TASK REQUIREMENTS: The records below are to be written out exactly, with every picture omitted.

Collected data
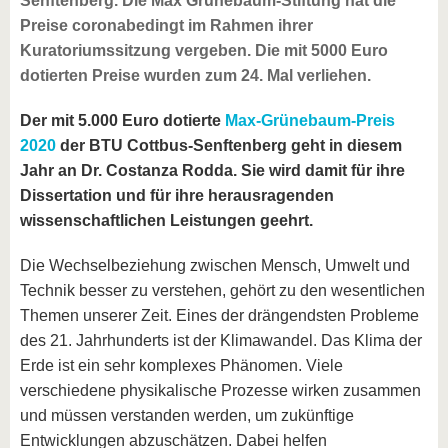
Senftenberg. Die Max Grünebaum-Stiftung hat die
Preise coronabedingt im Rahmen ihrer
Kuratoriumssitzung vergeben. Die mit 5000 Euro
dotierten Preise wurden zum 24. Mal verliehen.
Der mit 5.000 Euro dotierte
Max-Grünebaum-Preis
2020
der BTU Cottbus-Senftenberg geht in diesem
Jahr an Dr. Costanza Rodda. Sie wird damit für ihre
Dissertation und für ihre herausragenden
wissenschaftlichen Leistungen geehrt.
Die Wechselbeziehung zwischen Mensch, Umwelt und
Technik besser zu verstehen, gehört zu den wesentlichen
Themen unserer Zeit. Eines der drängendsten Probleme
des 21. Jahrhunderts ist der Klimawandel. Das Klima der
Erde ist ein sehr komplexes Phänomen. Viele
verschiedene physikalische Prozesse wirken zusammen
und müssen verstanden werden, um zukünftige
Entwicklungen abzuschätzen. Dabei helfen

RESULT:
Senftenberg. Die Max Grünebaum-Stiftung hat die
Preise coronabedingt im Rahmen ihrer
Kuratoriumssitzung vergeben. Die mit 5000 Euro
dotierten Preise wurden zum 24. Mal verliehen.
Der mit 5.000 Euro dotierte
Max-Grünebaum-Preis
2020
der BTU Cottbus-Senftenberg geht in diesem
Jahr an Dr. Costanza Rodda. Sie wird damit für ihre
Dissertation und für ihre herausragenden
wissenschaftlichen Leistungen geehrt.
Die Wechselbeziehung zwischen Mensch, Umwelt und
Technik besser zu verstehen, gehört zu den wesentlichen
Themen unserer Zeit. Eines der drängendsten Probleme
des 21. Jahrhunderts ist der Klimawandel. Das Klima der
Erde ist ein sehr komplexes Phänomen. Viele
verschiedene physikalische Prozesse wirken zusammen
und müssen verstanden werden, um zukünftige
Entwicklungen abzuschätzen. Dabei helfen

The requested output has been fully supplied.